People also wanted differences between humans and other species. "Yet we now know that there are only about 300 genes in the human genome that don’t have a counterpart in the mouse genome," he said. "We believe that basically all the main genomes are the same material, just repackaged slightly."
Dr. Venter believes that the chromosome maps and genomes are essentially the historical record of a species. "I think it’s going to be really a fascinating exercise as each new genome gets sequenced and we can go back through and create these same maps and understand the evolutionary events that actually led to the existence of us and other species."
From a clinical perspective, this research still leaves many questions, he said. It is still not possible to predict disease development in most people.
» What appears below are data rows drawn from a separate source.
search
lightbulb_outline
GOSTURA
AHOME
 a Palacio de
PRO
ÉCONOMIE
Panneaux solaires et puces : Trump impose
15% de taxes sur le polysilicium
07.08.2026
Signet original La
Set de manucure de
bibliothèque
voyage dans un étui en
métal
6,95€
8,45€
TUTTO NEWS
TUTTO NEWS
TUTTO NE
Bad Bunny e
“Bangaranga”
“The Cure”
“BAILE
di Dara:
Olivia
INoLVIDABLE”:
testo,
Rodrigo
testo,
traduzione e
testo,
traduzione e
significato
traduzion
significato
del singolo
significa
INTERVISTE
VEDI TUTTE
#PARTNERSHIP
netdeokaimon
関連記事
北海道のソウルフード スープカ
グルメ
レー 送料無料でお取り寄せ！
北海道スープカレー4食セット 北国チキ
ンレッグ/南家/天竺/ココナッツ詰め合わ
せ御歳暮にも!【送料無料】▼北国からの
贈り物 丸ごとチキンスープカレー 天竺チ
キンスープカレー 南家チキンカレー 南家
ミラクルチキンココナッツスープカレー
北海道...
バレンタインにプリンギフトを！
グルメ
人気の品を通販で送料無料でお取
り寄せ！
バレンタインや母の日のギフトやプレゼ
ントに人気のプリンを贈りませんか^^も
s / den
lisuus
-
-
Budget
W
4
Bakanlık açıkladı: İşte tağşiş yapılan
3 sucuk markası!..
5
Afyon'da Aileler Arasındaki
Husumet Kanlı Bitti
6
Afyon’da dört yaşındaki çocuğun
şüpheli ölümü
The next step, sequencing proteins, may offer more information to physicians and their patients. "Having the complete genome was an essential step for proteomics [the study of human proteins] to go forward because when we got these fragments and compared them back with the database, the sequence was not there and we could not interpret the data," Dr. Venter said. "Now we can do that." He said that protein sequencing techniques are being applied initially to breast, colon, pancreatic, and lung cancer. "We think protein sequences are going to be the key link between the genome and understanding biology and medicine," he said.